The lowest-level layer offered by itools.xml is an event driven parser. See this usage example:
>>> from itools.xml import (XMLParser, START_ELEMENT,
... END_ELEMENT, TEXT)
>>>
>>> data = 'Hello <em>Baby</em>'
>>> for type, value, line in XMLParser(data):
... if type == START_ELEMENT:
... tag_uri, tag_name, attributes = value
... print 'START TAG :', tag_name
... elif type == END_ELEMENT:
... tag_uri, tag_name = value
... print 'END TAG :', tag_name
... elif type == TEXT:
... print 'TEXT :', value
...
TEXT : Hello
START TAG : em
TEXT : Baby
END TAG : em
This example just prints a message to the standard output each time the start of an element, the end of an element or a text node is found.
The parser returns a list of events, where every event is a tuple of three values: the event type, the value (which depends on the event type) and the line number. The events implemented are:
Event
Value
XML_DECL
(version, encoding, standalone)
DOCUMENT_TYPE
(name, doctype)
START_ELEMENT
(tag uri, tag name, attributes)
END_ELEMENT
(tag uri, tag name)
TEXT
value
COMMENT
value
PI
(name, value)
CDATA
value
All values (text nodes, comments, attribute values, etc.) are returned as byte strings, in the source encoding. doctype is an instance of a DocType object.
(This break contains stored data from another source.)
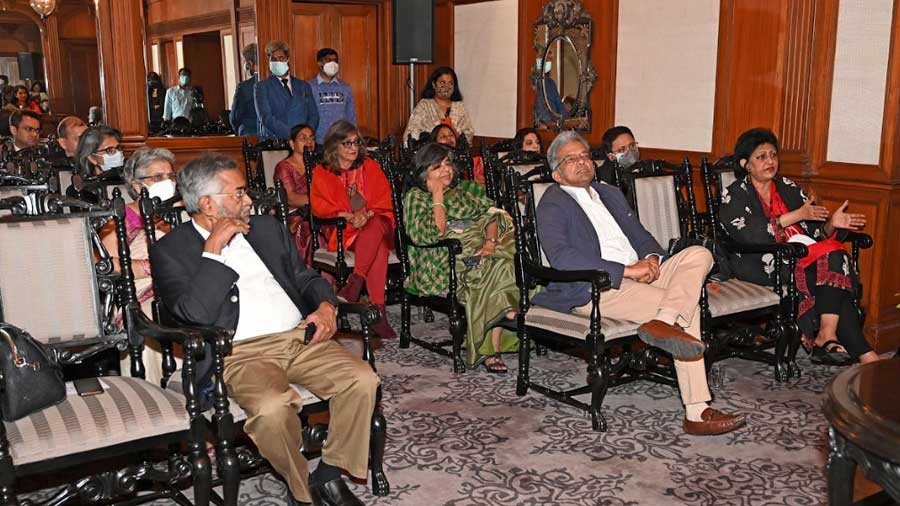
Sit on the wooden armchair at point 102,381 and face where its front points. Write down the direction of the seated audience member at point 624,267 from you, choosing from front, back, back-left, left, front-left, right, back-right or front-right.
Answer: front-left

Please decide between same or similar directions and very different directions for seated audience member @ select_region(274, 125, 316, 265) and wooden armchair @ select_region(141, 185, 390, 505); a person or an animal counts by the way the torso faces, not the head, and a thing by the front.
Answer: same or similar directions

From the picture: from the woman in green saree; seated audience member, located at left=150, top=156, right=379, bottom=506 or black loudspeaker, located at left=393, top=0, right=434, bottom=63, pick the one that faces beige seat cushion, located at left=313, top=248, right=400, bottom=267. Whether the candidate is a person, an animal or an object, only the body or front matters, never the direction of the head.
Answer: the black loudspeaker

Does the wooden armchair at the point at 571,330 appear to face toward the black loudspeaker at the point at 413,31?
no

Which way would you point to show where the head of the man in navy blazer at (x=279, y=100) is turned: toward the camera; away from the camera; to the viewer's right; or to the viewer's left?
toward the camera

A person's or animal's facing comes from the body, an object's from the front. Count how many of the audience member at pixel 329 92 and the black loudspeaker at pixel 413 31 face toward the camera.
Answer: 2

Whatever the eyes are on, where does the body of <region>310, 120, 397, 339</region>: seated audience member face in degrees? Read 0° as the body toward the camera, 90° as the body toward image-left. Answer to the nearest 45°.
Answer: approximately 315°

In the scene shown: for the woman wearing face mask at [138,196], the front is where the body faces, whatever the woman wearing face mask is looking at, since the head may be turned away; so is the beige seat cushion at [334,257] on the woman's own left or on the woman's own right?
on the woman's own left

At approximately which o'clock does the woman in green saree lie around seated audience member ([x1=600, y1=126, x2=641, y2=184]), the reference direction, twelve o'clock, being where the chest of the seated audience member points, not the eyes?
The woman in green saree is roughly at 3 o'clock from the seated audience member.

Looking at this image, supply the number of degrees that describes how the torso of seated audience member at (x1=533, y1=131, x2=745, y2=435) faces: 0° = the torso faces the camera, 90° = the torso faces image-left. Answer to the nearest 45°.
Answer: approximately 315°

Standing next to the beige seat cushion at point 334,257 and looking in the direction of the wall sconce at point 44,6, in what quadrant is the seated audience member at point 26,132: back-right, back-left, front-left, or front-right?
front-left

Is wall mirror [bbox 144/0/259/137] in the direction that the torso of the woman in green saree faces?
no

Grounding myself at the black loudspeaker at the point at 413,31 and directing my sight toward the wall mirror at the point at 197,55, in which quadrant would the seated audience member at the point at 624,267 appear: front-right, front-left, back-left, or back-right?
back-left

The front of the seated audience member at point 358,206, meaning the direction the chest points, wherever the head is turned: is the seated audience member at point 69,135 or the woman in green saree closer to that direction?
the woman in green saree

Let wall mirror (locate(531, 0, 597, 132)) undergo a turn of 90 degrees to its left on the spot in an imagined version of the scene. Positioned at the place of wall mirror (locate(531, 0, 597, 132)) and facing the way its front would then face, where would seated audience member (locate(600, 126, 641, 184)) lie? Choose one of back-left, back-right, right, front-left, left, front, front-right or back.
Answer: front-right

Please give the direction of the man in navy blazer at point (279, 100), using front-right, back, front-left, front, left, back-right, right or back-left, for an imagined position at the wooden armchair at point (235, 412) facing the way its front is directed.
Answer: back-left

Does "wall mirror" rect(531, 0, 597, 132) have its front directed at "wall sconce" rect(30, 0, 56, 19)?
no

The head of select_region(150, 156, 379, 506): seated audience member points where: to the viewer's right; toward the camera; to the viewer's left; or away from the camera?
to the viewer's right
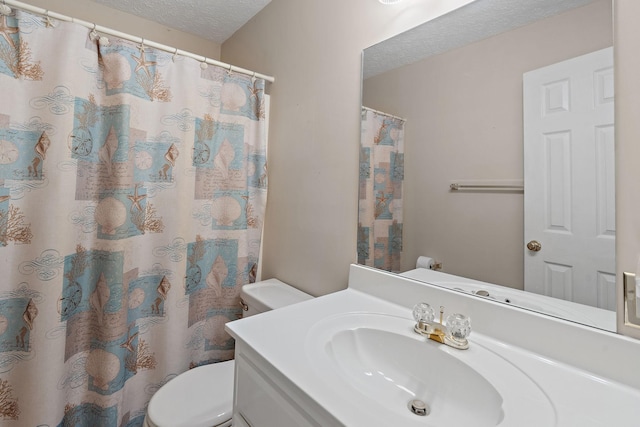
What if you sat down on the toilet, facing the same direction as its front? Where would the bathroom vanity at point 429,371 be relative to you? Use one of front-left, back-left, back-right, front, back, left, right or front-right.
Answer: left

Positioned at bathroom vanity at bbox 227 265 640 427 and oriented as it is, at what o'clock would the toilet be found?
The toilet is roughly at 2 o'clock from the bathroom vanity.

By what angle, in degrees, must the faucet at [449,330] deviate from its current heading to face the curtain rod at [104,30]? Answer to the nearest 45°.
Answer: approximately 45° to its right

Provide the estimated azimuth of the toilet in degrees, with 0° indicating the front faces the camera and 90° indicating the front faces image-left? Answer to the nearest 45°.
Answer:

The element attributes are returned as a dictionary where the key is a tuple of the namespace URI and the local name of the attribute, and the value is the value of the attribute.
For example, when processing the XML fragment:
<x xmlns="namespace1" xmlns:n2="namespace2" >
<test a="1" n2:b="2" />
</x>
For the tag "test", the parser will return the attributes this way:
('namespace1', 'test',
{('namespace2', 'b'): '2', (None, 'a'): '1'})
The parser always resolves the element and attribute prefixes and returns the namespace URIs instead. The namespace declarations are returned as attributes.